[[ Exercise materials, beginning ]]

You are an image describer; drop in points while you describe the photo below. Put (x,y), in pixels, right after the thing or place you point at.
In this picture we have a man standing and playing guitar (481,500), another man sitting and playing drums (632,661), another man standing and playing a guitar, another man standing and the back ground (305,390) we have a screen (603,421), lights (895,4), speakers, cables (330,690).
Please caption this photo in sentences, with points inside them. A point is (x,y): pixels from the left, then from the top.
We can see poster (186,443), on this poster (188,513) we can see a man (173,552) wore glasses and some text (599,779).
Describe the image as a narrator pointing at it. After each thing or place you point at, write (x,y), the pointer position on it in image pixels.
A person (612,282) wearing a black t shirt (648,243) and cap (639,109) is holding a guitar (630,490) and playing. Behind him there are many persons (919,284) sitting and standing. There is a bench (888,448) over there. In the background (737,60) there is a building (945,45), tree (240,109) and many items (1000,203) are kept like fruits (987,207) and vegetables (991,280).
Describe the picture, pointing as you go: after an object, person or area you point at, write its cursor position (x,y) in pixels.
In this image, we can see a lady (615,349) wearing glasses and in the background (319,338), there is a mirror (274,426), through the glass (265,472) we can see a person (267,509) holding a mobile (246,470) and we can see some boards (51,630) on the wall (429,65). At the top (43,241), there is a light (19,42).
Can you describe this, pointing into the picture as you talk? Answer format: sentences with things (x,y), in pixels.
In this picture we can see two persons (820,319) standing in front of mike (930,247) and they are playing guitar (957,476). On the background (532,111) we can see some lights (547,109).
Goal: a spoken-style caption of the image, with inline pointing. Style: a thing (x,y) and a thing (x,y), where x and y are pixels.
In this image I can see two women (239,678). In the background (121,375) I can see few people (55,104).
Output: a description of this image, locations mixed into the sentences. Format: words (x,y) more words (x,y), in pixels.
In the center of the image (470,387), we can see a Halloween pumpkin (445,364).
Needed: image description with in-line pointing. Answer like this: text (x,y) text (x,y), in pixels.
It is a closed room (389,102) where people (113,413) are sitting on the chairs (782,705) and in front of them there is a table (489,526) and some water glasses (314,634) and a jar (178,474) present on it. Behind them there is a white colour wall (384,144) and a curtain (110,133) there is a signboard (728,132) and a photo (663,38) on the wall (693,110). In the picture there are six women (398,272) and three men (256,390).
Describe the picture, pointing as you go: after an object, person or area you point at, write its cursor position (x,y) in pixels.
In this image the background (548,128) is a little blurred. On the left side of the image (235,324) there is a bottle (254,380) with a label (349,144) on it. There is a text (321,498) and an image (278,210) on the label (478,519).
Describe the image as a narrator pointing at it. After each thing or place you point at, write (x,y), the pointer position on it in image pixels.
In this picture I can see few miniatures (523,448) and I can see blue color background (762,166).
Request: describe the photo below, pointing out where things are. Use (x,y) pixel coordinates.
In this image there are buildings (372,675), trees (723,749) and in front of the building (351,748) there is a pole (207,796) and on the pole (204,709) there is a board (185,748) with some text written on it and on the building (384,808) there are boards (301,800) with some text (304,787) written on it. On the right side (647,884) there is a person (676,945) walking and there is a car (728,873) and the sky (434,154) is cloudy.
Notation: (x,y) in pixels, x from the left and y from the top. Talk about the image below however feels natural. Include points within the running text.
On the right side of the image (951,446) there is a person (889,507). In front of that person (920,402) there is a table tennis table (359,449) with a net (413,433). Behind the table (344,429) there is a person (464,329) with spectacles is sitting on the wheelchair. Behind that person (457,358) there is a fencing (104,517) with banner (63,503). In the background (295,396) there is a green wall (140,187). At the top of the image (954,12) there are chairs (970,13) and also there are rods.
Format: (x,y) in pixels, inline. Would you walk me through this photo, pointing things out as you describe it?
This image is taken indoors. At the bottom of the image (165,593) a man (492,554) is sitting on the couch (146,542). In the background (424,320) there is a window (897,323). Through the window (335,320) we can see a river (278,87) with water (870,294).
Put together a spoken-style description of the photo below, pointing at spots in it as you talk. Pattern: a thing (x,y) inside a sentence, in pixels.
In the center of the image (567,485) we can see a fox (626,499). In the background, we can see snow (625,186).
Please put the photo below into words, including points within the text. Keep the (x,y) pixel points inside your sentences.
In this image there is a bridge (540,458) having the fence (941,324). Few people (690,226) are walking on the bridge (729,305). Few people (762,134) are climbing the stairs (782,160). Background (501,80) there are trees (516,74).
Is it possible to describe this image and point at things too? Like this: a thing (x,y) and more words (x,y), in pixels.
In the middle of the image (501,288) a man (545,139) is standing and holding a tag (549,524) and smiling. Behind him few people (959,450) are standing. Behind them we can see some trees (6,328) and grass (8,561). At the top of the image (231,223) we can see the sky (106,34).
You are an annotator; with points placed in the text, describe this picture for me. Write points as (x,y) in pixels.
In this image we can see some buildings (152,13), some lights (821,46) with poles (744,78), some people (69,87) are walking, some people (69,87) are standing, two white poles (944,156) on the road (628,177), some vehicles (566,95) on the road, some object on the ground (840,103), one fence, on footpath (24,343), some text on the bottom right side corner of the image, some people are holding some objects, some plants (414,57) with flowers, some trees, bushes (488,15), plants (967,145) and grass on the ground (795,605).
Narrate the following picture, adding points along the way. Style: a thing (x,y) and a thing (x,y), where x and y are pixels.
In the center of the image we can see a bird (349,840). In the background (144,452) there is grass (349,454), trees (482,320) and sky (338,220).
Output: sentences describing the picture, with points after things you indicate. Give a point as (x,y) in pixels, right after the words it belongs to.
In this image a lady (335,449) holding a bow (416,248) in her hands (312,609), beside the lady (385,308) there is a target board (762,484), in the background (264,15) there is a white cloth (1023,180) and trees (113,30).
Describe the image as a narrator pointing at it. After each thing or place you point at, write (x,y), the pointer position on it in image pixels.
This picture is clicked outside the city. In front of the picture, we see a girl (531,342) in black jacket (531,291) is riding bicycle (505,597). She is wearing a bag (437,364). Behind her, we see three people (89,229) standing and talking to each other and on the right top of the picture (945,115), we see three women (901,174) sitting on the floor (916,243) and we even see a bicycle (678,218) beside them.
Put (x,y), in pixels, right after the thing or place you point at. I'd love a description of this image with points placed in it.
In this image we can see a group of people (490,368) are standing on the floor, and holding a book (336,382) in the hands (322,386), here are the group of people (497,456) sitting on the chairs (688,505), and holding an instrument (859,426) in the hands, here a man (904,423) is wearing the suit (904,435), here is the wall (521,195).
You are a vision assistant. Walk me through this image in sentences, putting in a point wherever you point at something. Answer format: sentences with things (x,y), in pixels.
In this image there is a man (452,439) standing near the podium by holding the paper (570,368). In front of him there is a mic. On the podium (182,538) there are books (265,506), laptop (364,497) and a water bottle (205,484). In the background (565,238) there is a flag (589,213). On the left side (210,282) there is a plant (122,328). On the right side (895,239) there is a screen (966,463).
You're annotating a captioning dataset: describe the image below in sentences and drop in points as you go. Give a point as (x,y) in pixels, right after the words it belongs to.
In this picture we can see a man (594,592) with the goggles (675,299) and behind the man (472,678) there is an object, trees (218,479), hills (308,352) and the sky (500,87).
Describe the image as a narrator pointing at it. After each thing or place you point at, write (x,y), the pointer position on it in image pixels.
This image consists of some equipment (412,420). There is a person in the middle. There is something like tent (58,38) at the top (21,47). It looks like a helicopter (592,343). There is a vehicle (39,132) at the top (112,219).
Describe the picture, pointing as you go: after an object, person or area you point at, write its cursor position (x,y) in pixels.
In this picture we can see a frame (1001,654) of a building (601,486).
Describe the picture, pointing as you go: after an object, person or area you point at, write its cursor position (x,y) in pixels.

[[ Exercise materials, end ]]

▶ Exercise
An exact copy of every record above is required.

▶ Exercise response
You are an image describer; drop in points while you describe the photo below. Put (x,y), in pixels, right after the thing or place you point at.
In this picture we have a man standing and playing guitar (481,500), another man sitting and playing drums (632,661), another man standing and playing a guitar, another man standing and the back ground (305,390) we have a screen (603,421), lights (895,4), speakers, cables (330,690).
Please caption this photo in sentences, with points inside them. A point is (x,y): pixels from the left, then from the top.
We can see poster (186,443), on this poster (188,513) we can see a man (173,552) wore glasses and some text (599,779).
Describe the image as a narrator pointing at it. After each thing or place you point at, write (x,y), the pointer position on it in image pixels.
A person (612,282) wearing a black t shirt (648,243) and cap (639,109) is holding a guitar (630,490) and playing. Behind him there are many persons (919,284) sitting and standing. There is a bench (888,448) over there. In the background (737,60) there is a building (945,45), tree (240,109) and many items (1000,203) are kept like fruits (987,207) and vegetables (991,280).
Describe the picture, pointing as you go: after an object, person or area you point at, write its cursor position (x,y) in pixels.
In this image, we can see a lady (615,349) wearing glasses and in the background (319,338), there is a mirror (274,426), through the glass (265,472) we can see a person (267,509) holding a mobile (246,470) and we can see some boards (51,630) on the wall (429,65). At the top (43,241), there is a light (19,42).
Can you describe this, pointing into the picture as you talk? Answer format: sentences with things (x,y), in pixels.
In this picture we can see two persons (820,319) standing in front of mike (930,247) and they are playing guitar (957,476). On the background (532,111) we can see some lights (547,109).
Goal: a spoken-style caption of the image, with inline pointing. Style: a thing (x,y) and a thing (x,y), where x and y are pixels.
In this image I can see two women (239,678). In the background (121,375) I can see few people (55,104).
Output: a description of this image, locations mixed into the sentences. Format: words (x,y) more words (x,y), in pixels.
In the center of the image (470,387), we can see a Halloween pumpkin (445,364).
Needed: image description with in-line pointing. Answer like this: text (x,y) text (x,y), in pixels.
It is a closed room (389,102) where people (113,413) are sitting on the chairs (782,705) and in front of them there is a table (489,526) and some water glasses (314,634) and a jar (178,474) present on it. Behind them there is a white colour wall (384,144) and a curtain (110,133) there is a signboard (728,132) and a photo (663,38) on the wall (693,110). In the picture there are six women (398,272) and three men (256,390).
Describe the picture, pointing as you go: after an object, person or area you point at, write its cursor position (x,y) in pixels.
In this image the background (548,128) is a little blurred. On the left side of the image (235,324) there is a bottle (254,380) with a label (349,144) on it. There is a text (321,498) and an image (278,210) on the label (478,519).
Describe the image as a narrator pointing at it. After each thing or place you point at, write (x,y), the pointer position on it in image pixels.
In this picture I can see few miniatures (523,448) and I can see blue color background (762,166).
Request: describe the photo below, pointing out where things are. Use (x,y) pixel coordinates.
In this image there are buildings (372,675), trees (723,749) and in front of the building (351,748) there is a pole (207,796) and on the pole (204,709) there is a board (185,748) with some text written on it and on the building (384,808) there are boards (301,800) with some text (304,787) written on it. On the right side (647,884) there is a person (676,945) walking and there is a car (728,873) and the sky (434,154) is cloudy.
Notation: (x,y) in pixels, x from the left and y from the top. Talk about the image below however feels natural. Include points within the running text.
On the right side of the image (951,446) there is a person (889,507). In front of that person (920,402) there is a table tennis table (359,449) with a net (413,433). Behind the table (344,429) there is a person (464,329) with spectacles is sitting on the wheelchair. Behind that person (457,358) there is a fencing (104,517) with banner (63,503). In the background (295,396) there is a green wall (140,187). At the top of the image (954,12) there are chairs (970,13) and also there are rods.
Format: (x,y) in pixels, inline. Would you walk me through this photo, pointing things out as you describe it?
This image is taken indoors. At the bottom of the image (165,593) a man (492,554) is sitting on the couch (146,542). In the background (424,320) there is a window (897,323). Through the window (335,320) we can see a river (278,87) with water (870,294).
Put together a spoken-style description of the photo below, pointing at spots in it as you talk. Pattern: a thing (x,y) inside a sentence, in pixels.
In the center of the image (567,485) we can see a fox (626,499). In the background, we can see snow (625,186).
Please put the photo below into words, including points within the text. Keep the (x,y) pixel points inside your sentences.
In this image there is a bridge (540,458) having the fence (941,324). Few people (690,226) are walking on the bridge (729,305). Few people (762,134) are climbing the stairs (782,160). Background (501,80) there are trees (516,74).
Is it possible to describe this image and point at things too? Like this: a thing (x,y) and more words (x,y), in pixels.
In the middle of the image (501,288) a man (545,139) is standing and holding a tag (549,524) and smiling. Behind him few people (959,450) are standing. Behind them we can see some trees (6,328) and grass (8,561). At the top of the image (231,223) we can see the sky (106,34).
You are an annotator; with points placed in the text, describe this picture for me. Write points as (x,y) in pixels.
In this image we can see some buildings (152,13), some lights (821,46) with poles (744,78), some people (69,87) are walking, some people (69,87) are standing, two white poles (944,156) on the road (628,177), some vehicles (566,95) on the road, some object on the ground (840,103), one fence, on footpath (24,343), some text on the bottom right side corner of the image, some people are holding some objects, some plants (414,57) with flowers, some trees, bushes (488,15), plants (967,145) and grass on the ground (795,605).
Narrate the following picture, adding points along the way. Style: a thing (x,y) and a thing (x,y), where x and y are pixels.
In the center of the image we can see a bird (349,840). In the background (144,452) there is grass (349,454), trees (482,320) and sky (338,220).
Output: sentences describing the picture, with points after things you indicate. Give a point as (x,y) in pixels, right after the words it belongs to.
In this image a lady (335,449) holding a bow (416,248) in her hands (312,609), beside the lady (385,308) there is a target board (762,484), in the background (264,15) there is a white cloth (1023,180) and trees (113,30).
Describe the image as a narrator pointing at it. After each thing or place you point at, write (x,y), the pointer position on it in image pixels.
This picture is clicked outside the city. In front of the picture, we see a girl (531,342) in black jacket (531,291) is riding bicycle (505,597). She is wearing a bag (437,364). Behind her, we see three people (89,229) standing and talking to each other and on the right top of the picture (945,115), we see three women (901,174) sitting on the floor (916,243) and we even see a bicycle (678,218) beside them.
Put (x,y), in pixels, right after the thing or place you point at. I'd love a description of this image with points placed in it.
In this image we can see a group of people (490,368) are standing on the floor, and holding a book (336,382) in the hands (322,386), here are the group of people (497,456) sitting on the chairs (688,505), and holding an instrument (859,426) in the hands, here a man (904,423) is wearing the suit (904,435), here is the wall (521,195).
You are a vision assistant. Walk me through this image in sentences, putting in a point wherever you point at something. Answer format: sentences with things (x,y), in pixels.
In this image there is a man (452,439) standing near the podium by holding the paper (570,368). In front of him there is a mic. On the podium (182,538) there are books (265,506), laptop (364,497) and a water bottle (205,484). In the background (565,238) there is a flag (589,213). On the left side (210,282) there is a plant (122,328). On the right side (895,239) there is a screen (966,463).
You're annotating a captioning dataset: describe the image below in sentences and drop in points as you go. Give a point as (x,y) in pixels, right after the words it belongs to.
In this picture we can see a man (594,592) with the goggles (675,299) and behind the man (472,678) there is an object, trees (218,479), hills (308,352) and the sky (500,87).
Describe the image as a narrator pointing at it. After each thing or place you point at, write (x,y), the pointer position on it in image pixels.
This image consists of some equipment (412,420). There is a person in the middle. There is something like tent (58,38) at the top (21,47). It looks like a helicopter (592,343). There is a vehicle (39,132) at the top (112,219).
Describe the picture, pointing as you go: after an object, person or area you point at, write its cursor position (x,y) in pixels.
In this picture we can see a frame (1001,654) of a building (601,486).
Describe the picture, pointing as you go: after an object, person or area you point at, write its cursor position (x,y) in pixels.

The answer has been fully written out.